Simple Network APT (SNAPT) has many simplified assumptions. First, the use of a device (node) value is a simplifying assumption. For example the attribution of events is notoriously hard, both post-incident and during, and without knowledge of the attacker intent it is difficult for a defender to know the value of a device. In addition, it is difficult to ascribe devices intrinsic value to attackers, although information stored on a device, or the abilities provided by the device can provide quantifiable value.

The fixed number of moves make the environment susceptible to the horizon effect that is, an agent who can delay an opponent from reaching a device till past the max number of moves can avoid consequences on their reward. Moreover, the exploit probability is a simple approximation of the notion of a security upper bound, with a securing action not able to exceed the bound. Furthermore, the limited resources of defenders is a very general concept and cannot capture actions that would be obvious in actual networks. For example, if one device controls access to the network or contains the classified document server, the defender would allocate all their securing actions to that device.
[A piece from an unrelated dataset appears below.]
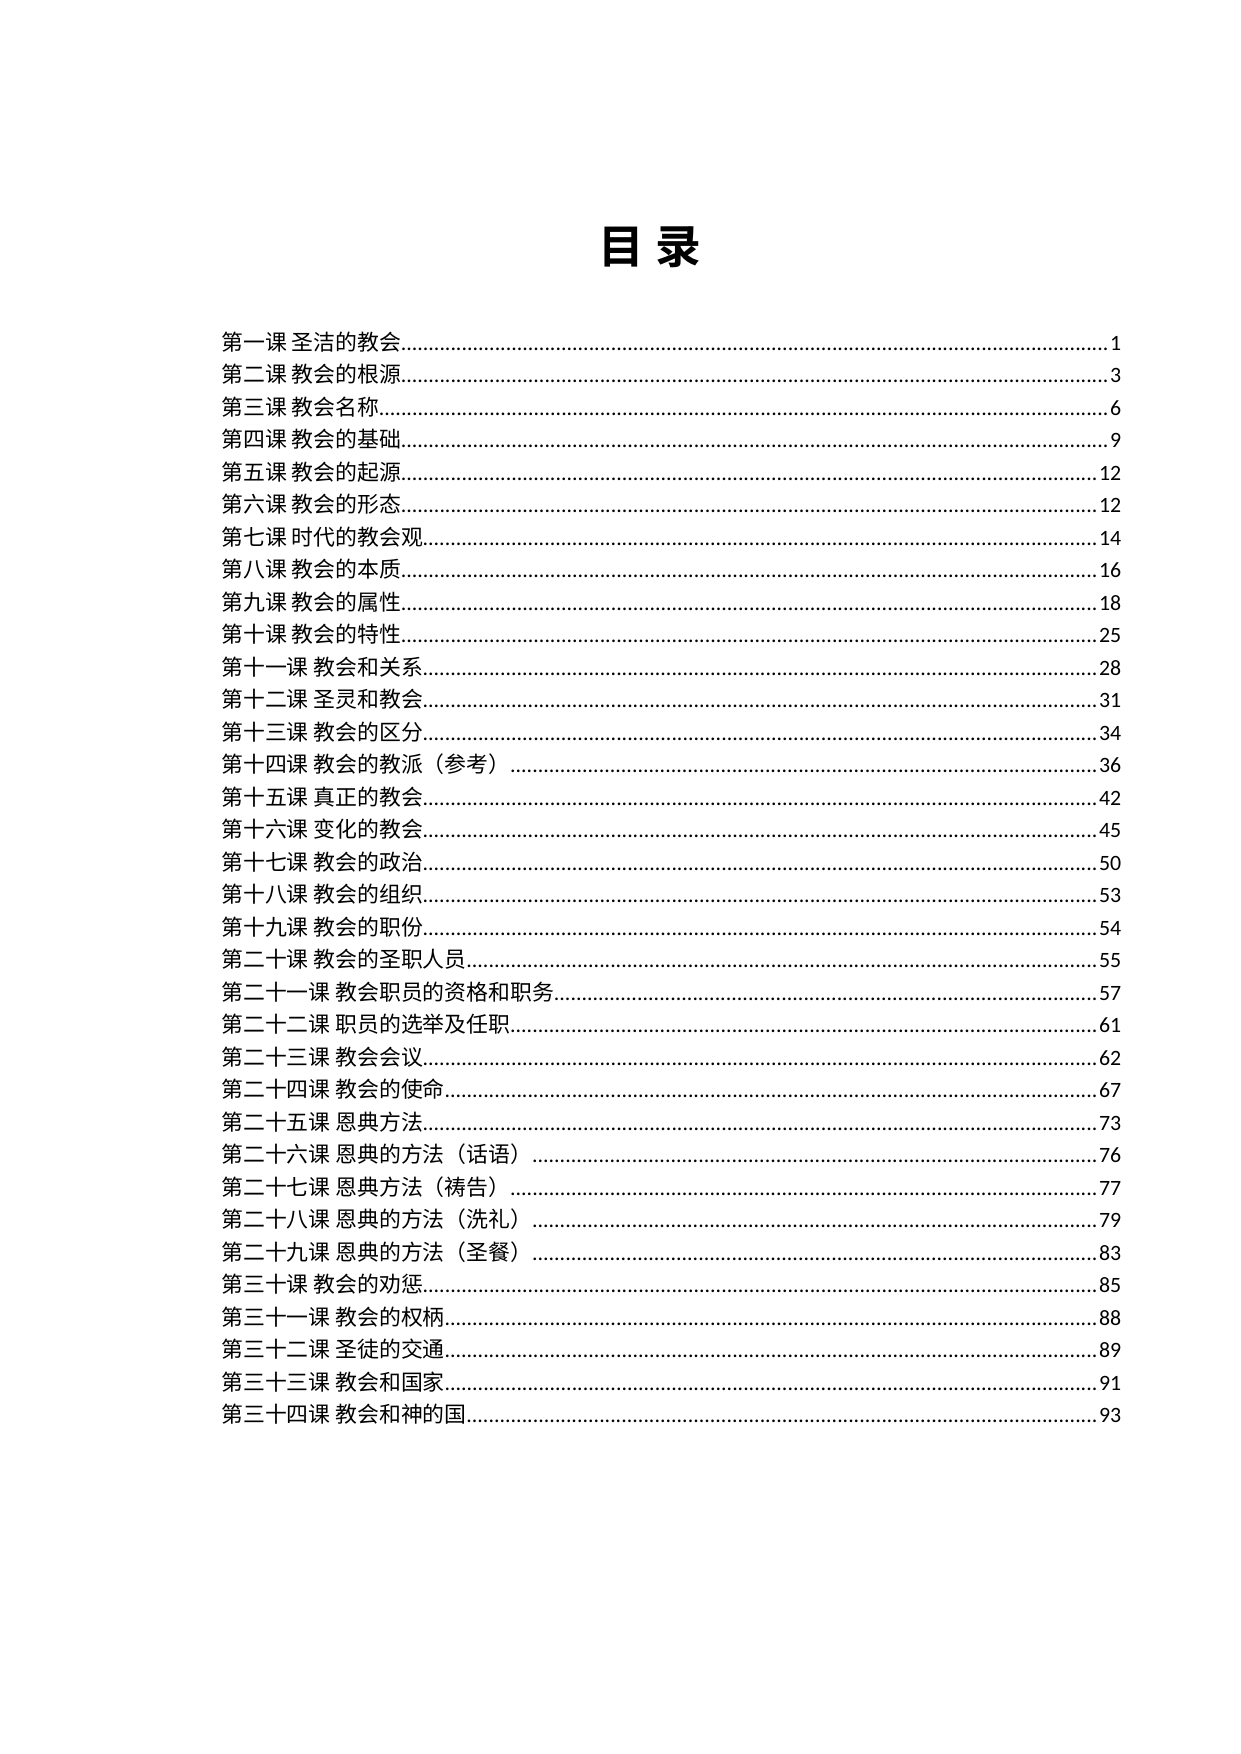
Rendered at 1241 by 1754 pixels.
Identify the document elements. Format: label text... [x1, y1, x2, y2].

CyberBattleSim The formulation of the reward as a zero-sum game is a simplified assumption to the complexity of cybersecurity realities. From a practical view the available actions for a defender in CyberBattleSim somewhat limits the practical use of discovered defender policies, as in practice compromised services are often patched, not only shut down or rebooted. Additionally, currently the agents only work in the particular network they are trained on, and their strategies would be ineffective in a different topology. From a more theoretical standpoint the CyberBattleSim environment has not been analyzed too rigorously, and it has over 1,000 available actions to the attacker which makes analysis quite complex.

7.3 Future work

In future work we will expand and improve the training methods used for better performance in larger, more complex simulations. The input dimension for both attacker and defender neural networks grows linearly with the number of devices in the simulated network, and introducing a recurrent neural network design similar to that used in natural language processing (Palangi et al., Reference Palangi, Deng, Shen, Gao, He, Chen, Song and Ward2016) may provide an effective design whose input dimension size remains small even in large networks. Such a design may also allow for the model to learn general strategies independent of network topology. We will also expand the scope of the algorithms used, including methodologies such as AI planning or population-based evolutionary algorithms which have found success in other domains, in addition to other coevolution setups (Popovici et al., Reference Popovici, Bucci, Wiegand and Jong2012). Moreover, the ability to train agents on multiple scenarios and to transfer policies to unseen scenarios will be investigated. The practical application of the policy search method could be improved by analyzing the discovered policies. Finally, the hyperparameters of the algorithms and the setup can be explored further, for example the training time until convergence.